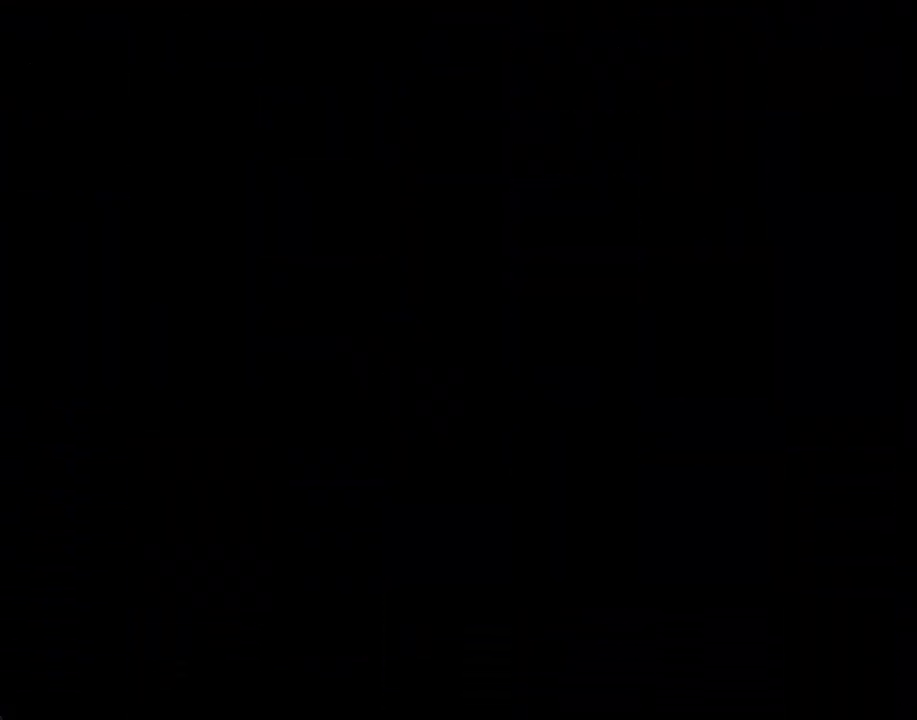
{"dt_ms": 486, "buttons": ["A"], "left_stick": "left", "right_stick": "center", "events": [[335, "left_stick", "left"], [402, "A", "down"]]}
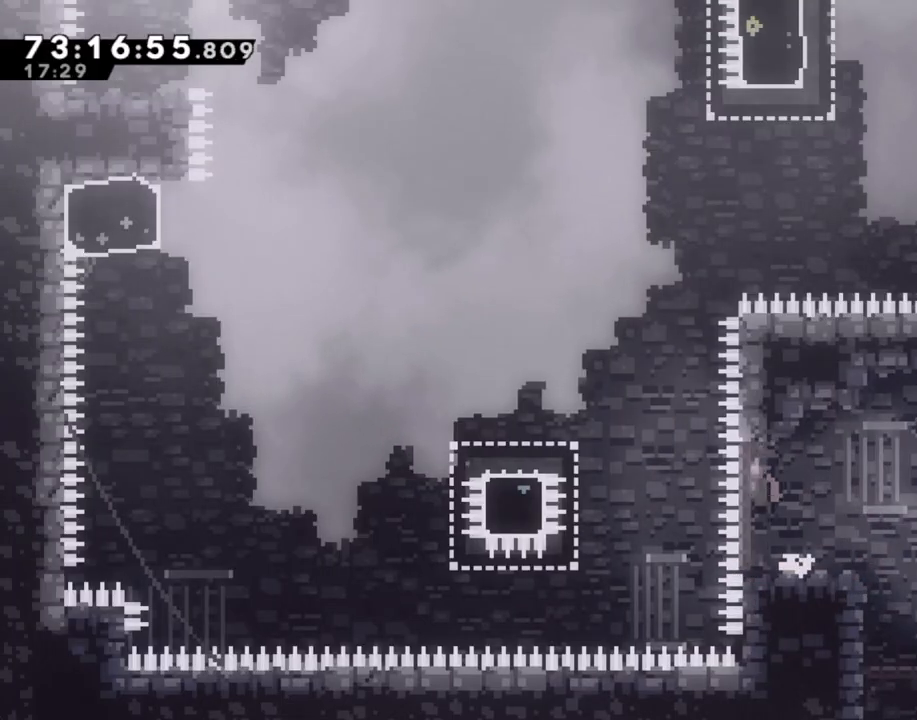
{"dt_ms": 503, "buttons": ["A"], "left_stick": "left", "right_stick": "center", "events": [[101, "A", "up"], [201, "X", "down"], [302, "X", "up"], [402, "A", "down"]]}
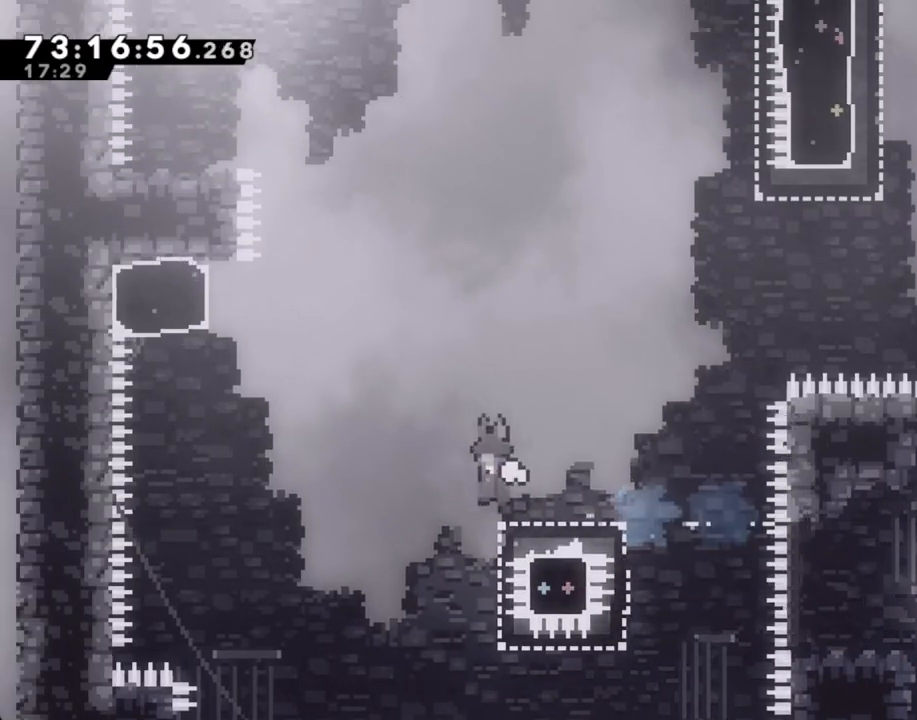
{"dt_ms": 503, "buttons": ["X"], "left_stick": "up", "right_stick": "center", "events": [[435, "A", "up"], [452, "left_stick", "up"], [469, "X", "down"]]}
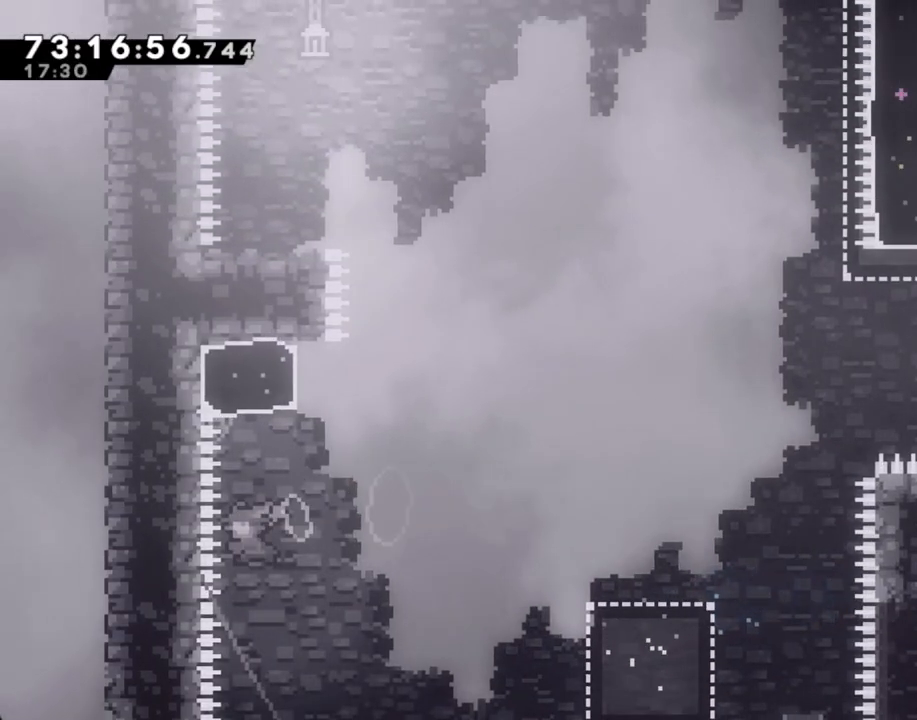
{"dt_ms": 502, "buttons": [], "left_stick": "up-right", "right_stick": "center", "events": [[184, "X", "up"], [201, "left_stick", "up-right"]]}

Work item - Go through the material and select each line with the string "down" in it.

Expected answer -
{"dt_ms": 486, "buttons": ["A"], "left_stick": "left", "right_stick": "center", "events": [[335, "left_stick", "left"], [402, "A", "down"]]}
{"dt_ms": 503, "buttons": ["A"], "left_stick": "left", "right_stick": "center", "events": [[101, "A", "up"], [201, "X", "down"], [302, "X", "up"], [402, "A", "down"]]}
{"dt_ms": 503, "buttons": ["X"], "left_stick": "up", "right_stick": "center", "events": [[435, "A", "up"], [452, "left_stick", "up"], [469, "X", "down"]]}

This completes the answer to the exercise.